The copy & paste....."From July 1st through September 30th, 2011 you can earn up to 10,000 bonus points when you spend with your Amtrak Guest Rewards MasterCard. If you spend between $1,500 and $2,499, you will earn 1,500 bonus points, or if you spend between $2,500 and $4,999, you will earn 3,500 bonus points, or if you spend $5,000 or more you will earn 10,000 bonus points(max). You must register with Chase either through the online registration link (REGISTER NOW WITH CHASE) or by calling 1-877-532-3821.

Terms & Conditions:

To be eligible for this bonus offer, you must register with Chase Card Services by 9/30/11. You will qualify for and receive your bonus if you make purchases with your credit card that total an amount at or above the specified target amount during the promotional period. Please allow 6 to 8 weeks after the last day of the promotional period for bonus points to post to your account. Maximum bonus point accumulation during the promotional period is 10,000 bonus points. Bonus points earned from this promotional offer will not count against any maximum point accumulation in the rewards program, if applicable. Credit card product changes during the promotional period will forfeit this bonus offer. To qualify for this bonus offer, account must be open and not in default at the time of fulfillment."


----------



## Jim G. (Sep 26, 2011)

If you don't see the offer on your AGR site you won't get to register. The 877 number is a recording and you cannot get a real person. If you call Chase and talk to a person they will try but your AGR number in the system but it will not be accepted. For sure the offer is targeted. Sorry, but I tried.


----------



## DivMiler (Sep 26, 2011)

Already discussed in this thread.

I was one of the lucky ones to get the offer of up to 10,000 AGR points. I used nothing but my AGR MasterCard (except for my SPG AmEx for Starwood stays and Diner's Club for one car rental) all summer. Between July 1 and today, I have been able to spend about $5100, according to activity downloaded from Chase's website.

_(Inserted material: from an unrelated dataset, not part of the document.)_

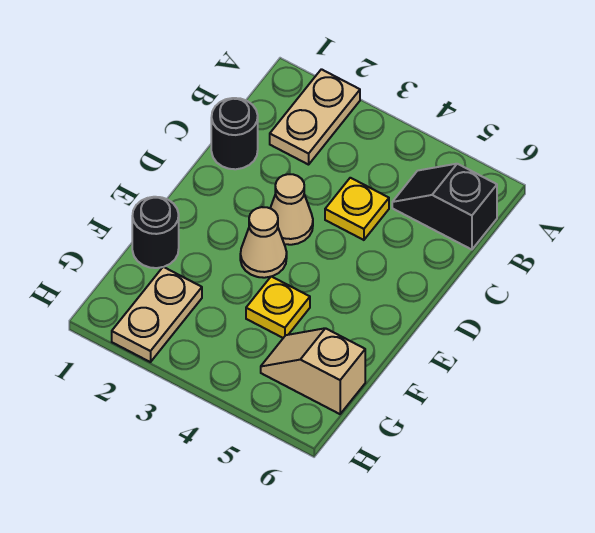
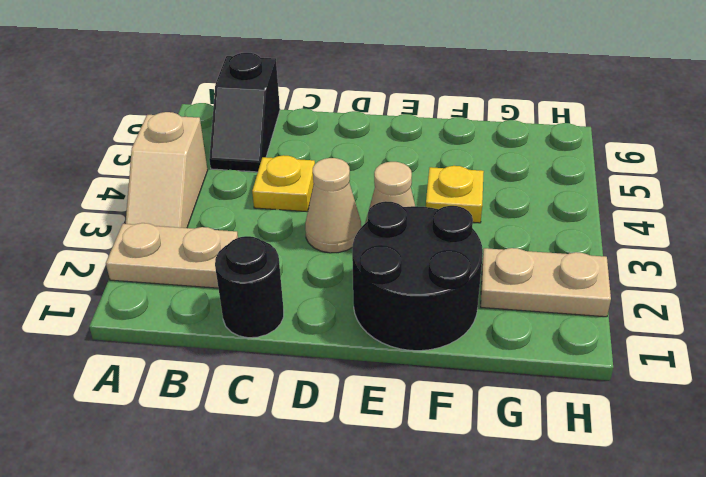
black 1x1 round brick [132,197,179,268] -> black 2x2 round brick [352,201,483,351]
tan 1x2 slope [261,328,365,414] -> tan 1x2 slope moved to [126,112,208,228]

Getting about 3 points per dollar spent is pretty nice!


----------



## sechs (Sep 26, 2011)

I use my card at least once every month, but still got the offer.


----------



## Railroad Bill (Sep 27, 2011)

We usually put $1500 or so per month on the AGR Chase card and we received the offer for the unlimited bonus (any purchases) while some others had targeted items they could purchase. Made it over the $5,000 for the three months so looking forward to those 10,000 bonus points coming in 6-8 weeks. Yahoo!!!!


----------



## gatelouse (Oct 1, 2011)

First person to get the bonus, please post! If the points are awarded promptly (vs. 6-8 weeks) and at the end of a billing cycle, then we could start to see reports trickle in as each of our October statements close out.


----------



## gatelouse (Oct 22, 2011)

Anyone receive their 3.5/5/10k spend bonus yet if you were targeted for this summer promo?

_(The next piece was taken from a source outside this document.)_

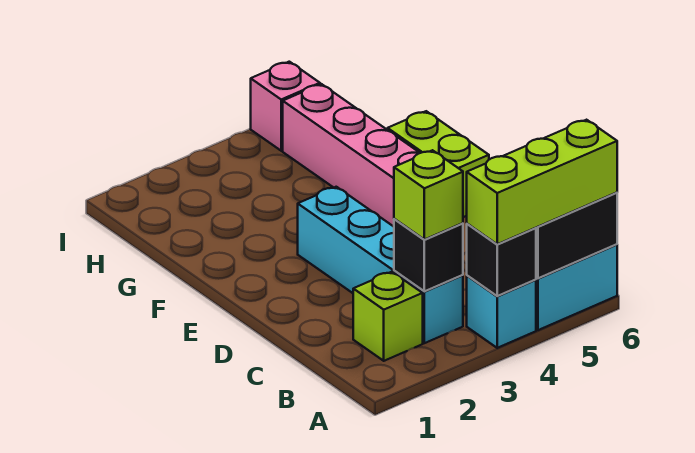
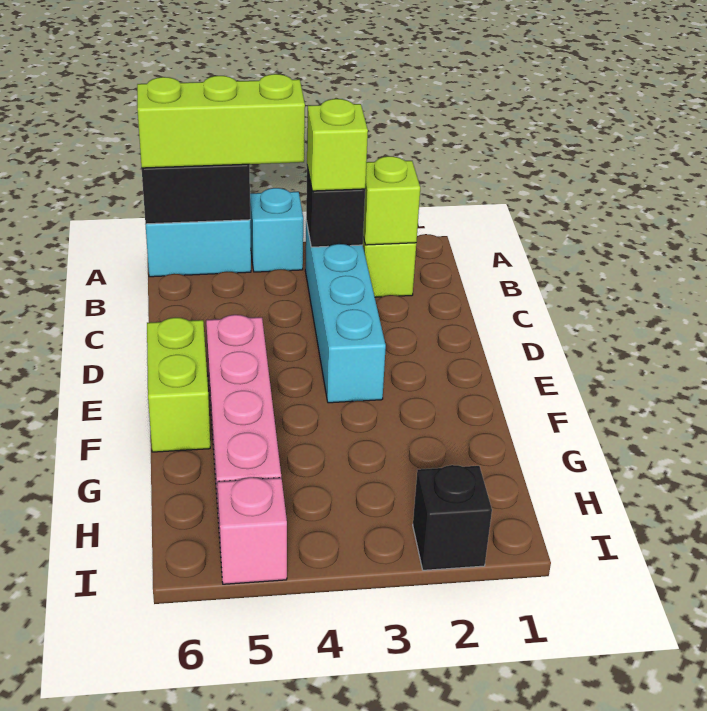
black 1x1 brick [467,224,536,296] -> black 1x1 brick moved to [413,465,492,570]
none -> lime 1x1 brick [363,156,420,245]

My 3000 for the Chase convenience check promo posted with the statement it appeared--good work Chase--but I was half-expecting the spend bonus as well. (I know, I know, allow 6-8-12 weeks...)


----------



## Railroad Bill (Oct 28, 2011)

Yes, I just received the 10,000 bonus AGR points from Chase on my last statement. Yahoo!!!!!.


----------



## gatelouse (Oct 30, 2011)

Railroad Bill said:


> Yes, I just received the 10,000 bonus AGR points from Chase on my last statement. Yahoo!!!!!.


Hooray! Our first report. My last statement (mid-October) had only the 3k convenience check bonus. Looks like they've finally computed the spend bonuses and should be doling them out with our next statements. Any more reports from those with statements that close in early November?


----------



## abcnews (Nov 2, 2011)

gatelouse said:


> Railroad Bill said:
> 
> 
> > Yes, I just received the 10,000 bonus AGR points from Chase on my last statement. Yahoo!!!!!.
> ...



It looks like my Chase Amtrak points post every month on the 13th, so I hope to see the 10,000 bonus points this month. I barely made the $5,000 spend on that card. But I hope it all worked out.


----------



## DivMiler (Nov 16, 2011)

My Chase AGR credit card closed November 15, 2011; the online statement indicated that I had earned the 10,000 points. It hasn't shown up on the AGR website, but I'm looking forward to seeing it there!

_Edit to say_: the points posted on my AGR account.


----------



## abcnews (Nov 17, 2011)

I did get the 10,000 bonus on the 13th - as expected.

Funny, I did check on the 13th at AGR and no update, but when I checked later - it was there with a posted date of 11/13/11. They must do it late in the day.


----------



## frugalist (Nov 17, 2011)

My statement closed 11/15. Bonus points posted to my AGR account today.


----------



## gatelouse (Nov 20, 2011)

Got my 10k; posted with my statement close not long ago. Thanks Chase and AGR!


----------